A video captured and shared on YouTube by SouthernIslanderDive shows the incredible – and somewhat disturbing – moment an underwater sea creature expels a long, spiraled poop from a big, black hole.
Posted back in mid-July, the channel shares underwater snapshots of marine life around Japan’s waters. Molly Zaleski, a marine biologist based in Southeast Alaska, told IFLScience the slug-esque animal is a sea cucumber and it’s actually doing something incredibly normal.
“It’s pooping,” said Zaleski, who is not affiliated with the YouTube channel. “[Sea cucumbers] basically clean the sand by eating it and digesting the detritus/interstitial flora and fauna – a fancy way of saying the plants and animals that live in the sand – and poop out the indigestible sand.”

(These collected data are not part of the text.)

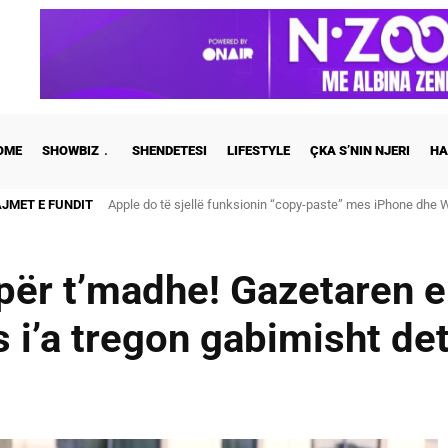
OME
SHOWBIZ
SHENDETESI
LIFESTYLE
ÇKA S’NIN NJERI
HA
AJMET E FUNDIT
Apple do të sjellë funksionin “copy-paste” mes iPhone dhe Wi
Cristiano Ronaldo dhe Georgina martohen këtë të shtunë, zb
për t’madhe! Gazetaren e
 i’a tregon gabimisht det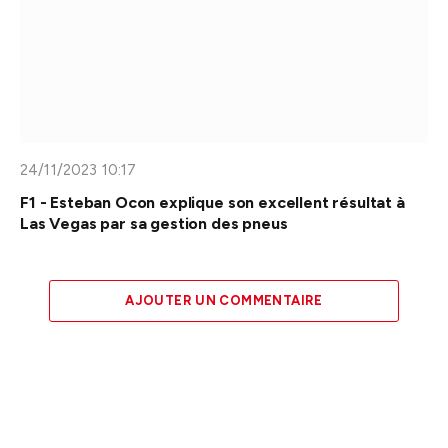
24/11/2023 10:17
F1 - Esteban Ocon explique son excellent résultat à
Las Vegas par sa gestion des pneus
AJOUTER UN COMMENTAIRE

Sea cucumbers are related to sea urchins and starfish in the echinoderm family, according to the National Wildlife Federation. The cucumber-shaped scavengers pick up small bits of algae, aquatic invertebrates, and other animals’ waste with tube feet surrounding their mouths. These tiny particles are broken down into smaller pieces, which are reused by bacteria and other animals in the ocean ecosystem.
"The process of [sea cucumbers] cleaning the sand like this is called bioturbation," said Zaleski. "They are able to change the habitat in a positive way and can aid in the biodiversity of their ecosystem simply by reworking the sediment around them."
Invertebrate zoologist Christopher Mah, in an interview with Live Science, who first reported the video, identified the sea cucumber as Thelenota anax, commonly found throughout the ocean waters of the Indo-West Pacific, from eastern Africa and Australia to the Philippines and Cook Islands.
Found in nearly every body of water around the world, most sea cucumber populations are stable. However, the IUCN Red List of Threatened Species considers the giant sea cucumber – which can reach lengths of more than 6 feet (1.8 meters) – is a rare species found at a variety of habitats at depths between 10 and 30 meters (32 and 100 feet). In the last two decades, sea cucumber stocks have been so depleted that certain species now face extinction. Appetites in Asia for the squishy echinoderm have expanded fisheries into more than 70 countries whose ocean ecologies could face consequences as a result.